# Outdoor kitchen build



## thesmayway (Jun 6, 2020)

There are too many options on the market...help!

My first smoker was a cheap offset which I didn't like babysitting. I currently have a MES30 with mailbox mod using AMPS. We are building an outdoor kitchen, and while I may keep this and incorporate it, I want 2 or 3 smoke/grill pieces to have the best of all worlds in smoking and grilling. I really like the set and forget of my current setup. With 2 toddlers and a busy life I just cannot see babysitting for butts and brisket.  But I feel I dont get as deep of a smoke flavor as I could with a stick burner...  it just doesnt really meet the set and forget goal. But whatever I get  new I want to be able to get max smoke flavor depth. I'm considering a combination of pellet grill, Masterbilt Gravity charcoal or other charcoal grill, green egg style, offset, and open to suggestions. Dont really see adding a propane grill. If you wanted to have the best of smoking and the best of grilling up to searing temps and had the space to incorporate 2 or 3 units what would you do? Looking at all brands and want quality that this stuff will last a while. If the unit isnt meant to be built in I'll modify it or the counters to accept it as a built in.


----------



## Inscrutable (Jun 6, 2020)

Well, you can see in my sig what I have now ... an electric, a kamado, and a gas (Keeping the Vidalia and giving the Weber to daughter). They each have particular virtues, and weaknesses. While I’m jonesing for a pellet grill too, it’s really redundant with these ... though that (probably a RecTec) or the Masterbuilt 1050 would be my choice if I could only have one, and an electric would be my second. Both the Vidalia and BGE were Fathers Day presents once upon a time, so would feel bad selling/replacing.


----------



## fivetricks (Jun 6, 2020)

I'd think something similar to a komando/wsm with a PID/fireboats etc would give you the most of both worlds of convenience and flavor.

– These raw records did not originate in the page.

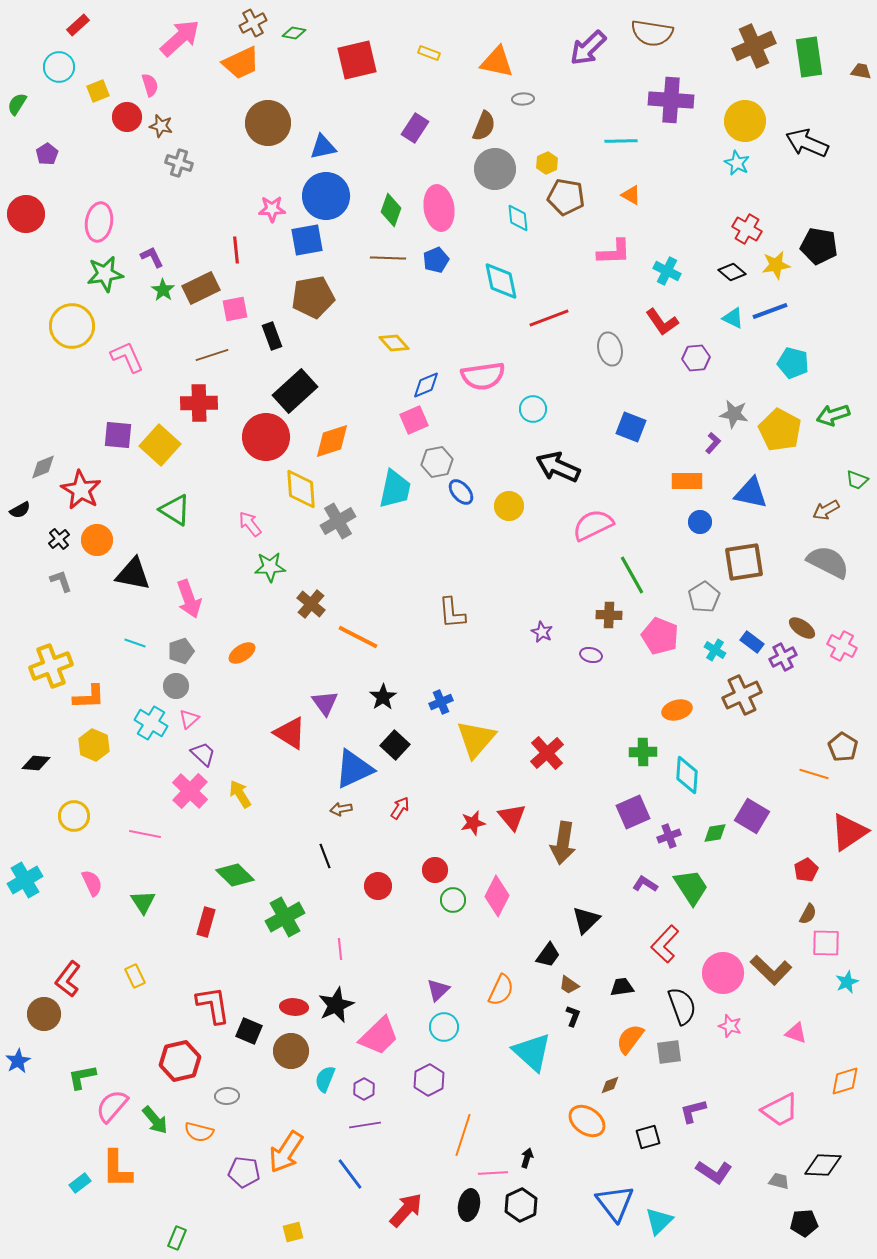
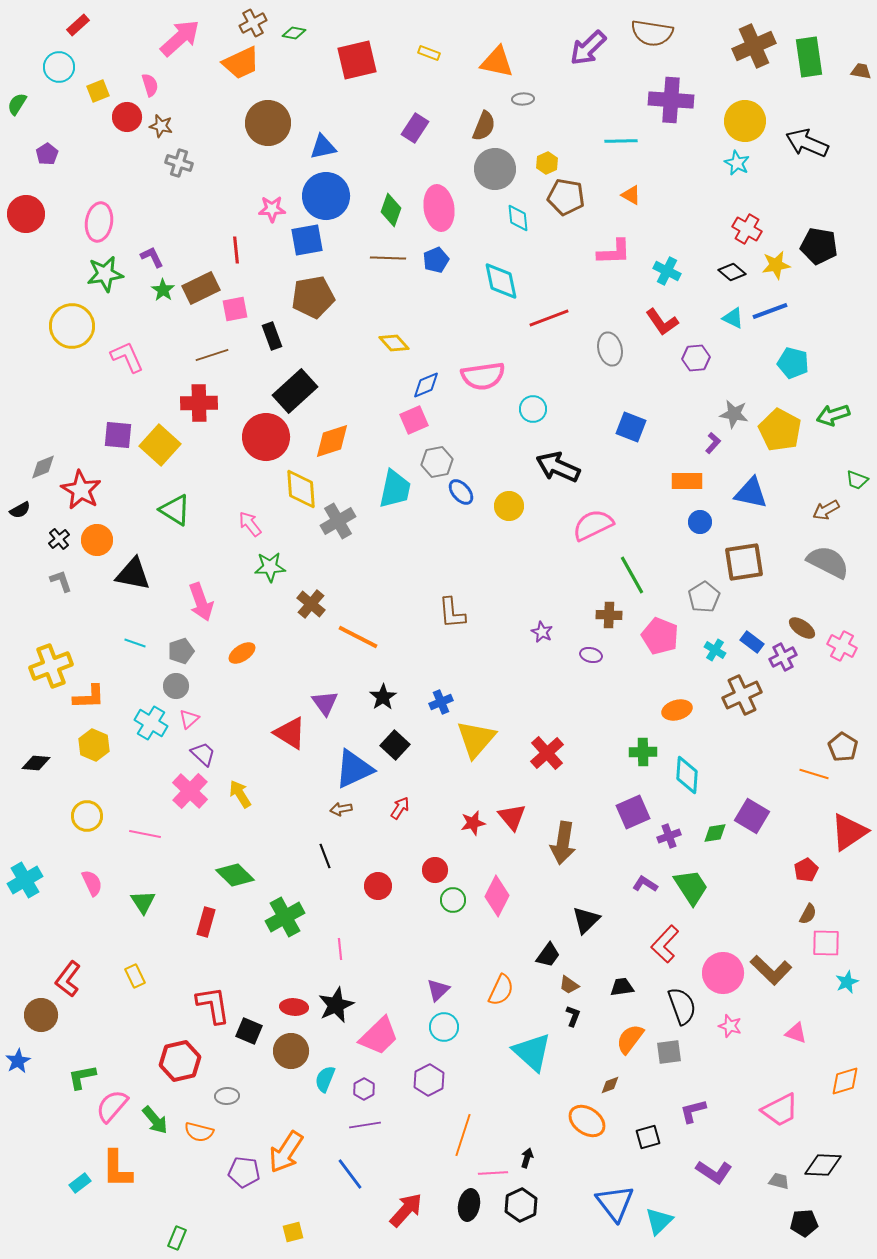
pink arrow at (189, 599): moved 12 px right, 3 px down
yellow circle at (74, 816): moved 13 px right
brown circle at (44, 1014): moved 3 px left, 1 px down
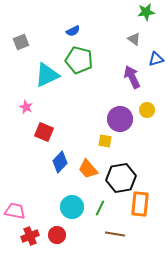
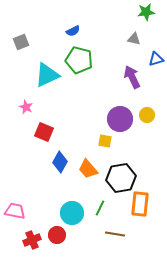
gray triangle: rotated 24 degrees counterclockwise
yellow circle: moved 5 px down
blue diamond: rotated 15 degrees counterclockwise
cyan circle: moved 6 px down
red cross: moved 2 px right, 4 px down
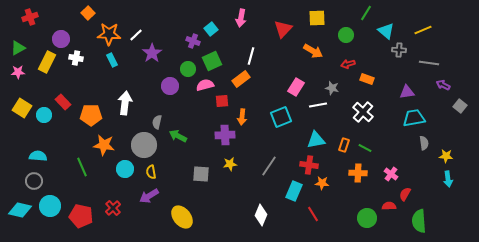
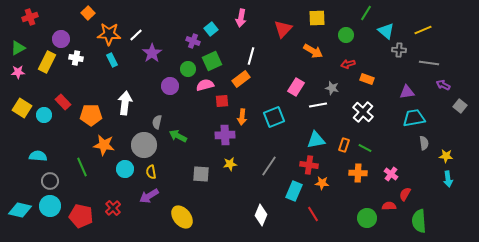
cyan square at (281, 117): moved 7 px left
gray circle at (34, 181): moved 16 px right
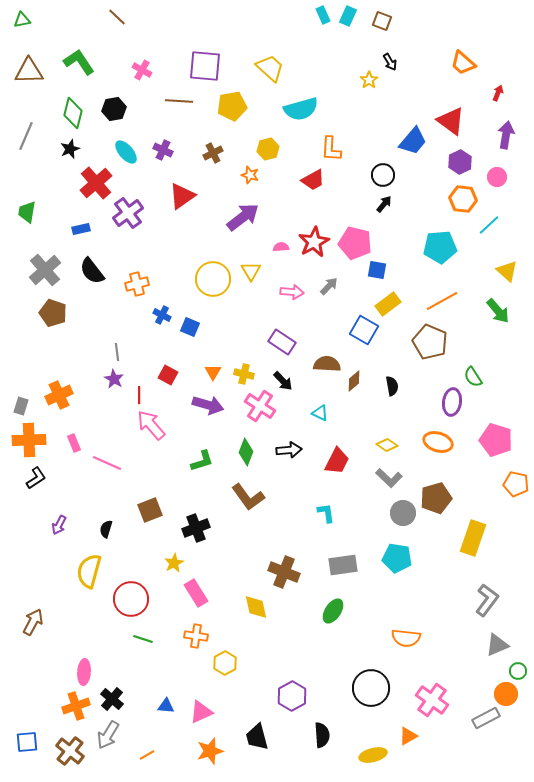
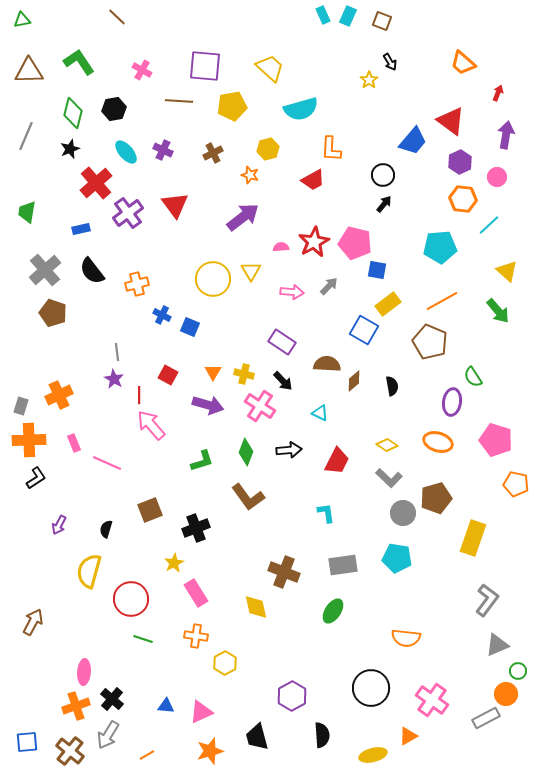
red triangle at (182, 196): moved 7 px left, 9 px down; rotated 32 degrees counterclockwise
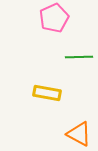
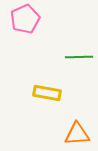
pink pentagon: moved 29 px left, 1 px down
orange triangle: moved 2 px left; rotated 32 degrees counterclockwise
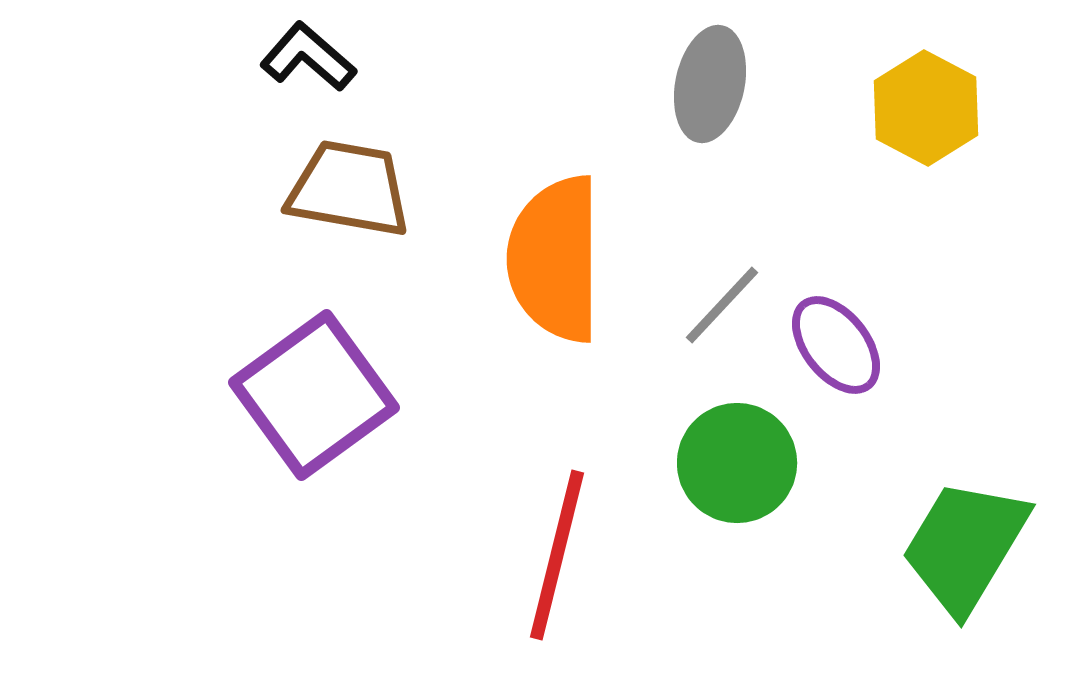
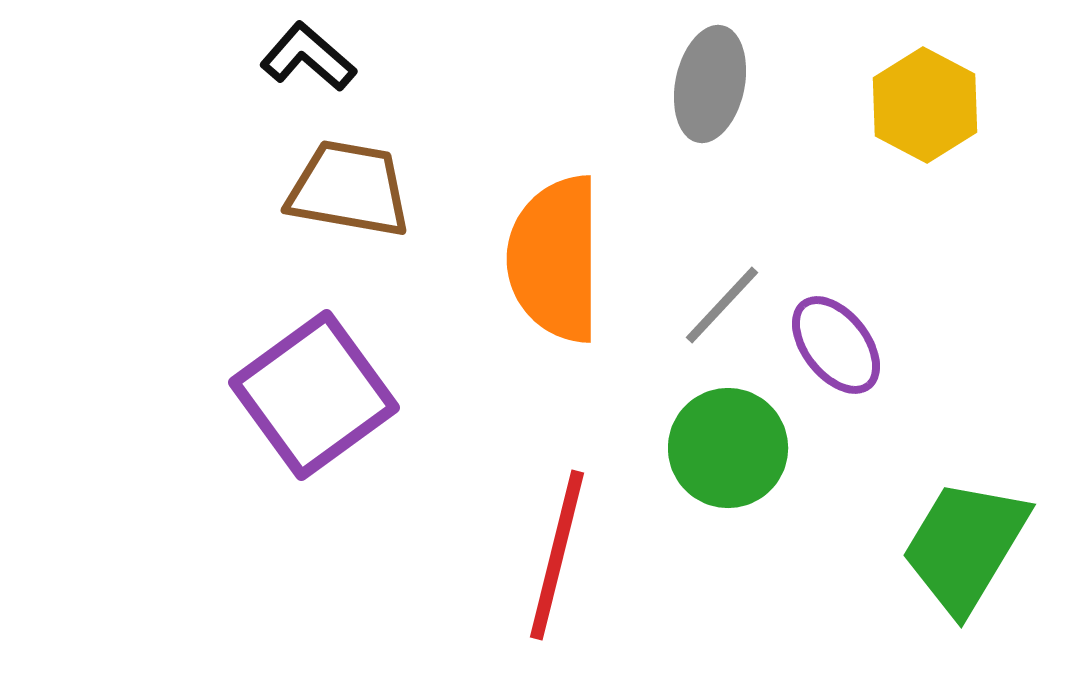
yellow hexagon: moved 1 px left, 3 px up
green circle: moved 9 px left, 15 px up
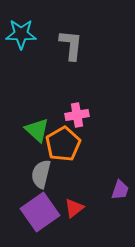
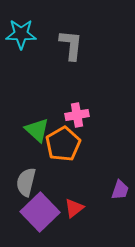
gray semicircle: moved 15 px left, 8 px down
purple square: rotated 9 degrees counterclockwise
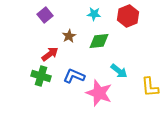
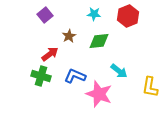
blue L-shape: moved 1 px right
yellow L-shape: rotated 15 degrees clockwise
pink star: moved 1 px down
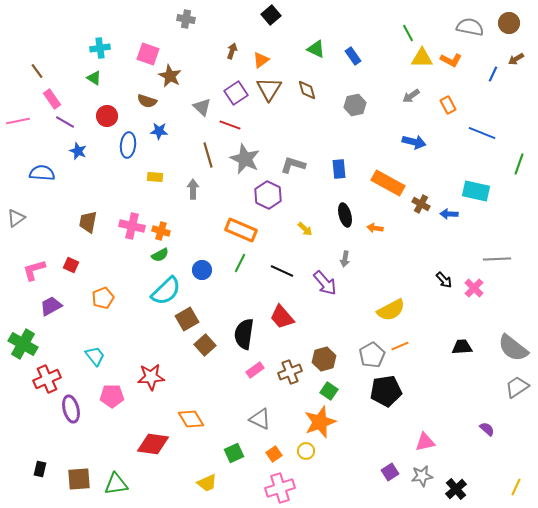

The MBs do look nice, but they look so small to me and seems like they burn a ton of fuel


----------



## Inscrutable (Jun 6, 2020)

I’ve always loved my BGE, Only complaint has been real estate. Though it’s held temps fantastically, just got an UltraQ controller, but weather and schedule haven’t let me try it yet. Excited to see how it regulates long cooks, and responds to set point tweaks/changes.


----------



## thesmayway (Jun 6, 2020)

Id definitely be waiting for the larger MB. 
I hadn't been considering an egg style,  but through some reading today I'm I'm that people are getting a full brisket smoke without adding wood. Add a vent controller and seems like a great option!



Inscrutable said:


> I’ve always loved my BGE, Only complaint has been real estate. Though it’s held temps fantastically, just got an UltraQ controller, but weather and schedule haven’t let me try it yet. Excited to see how it regulates long cooks, and responds to set point tweaks/changes.


----------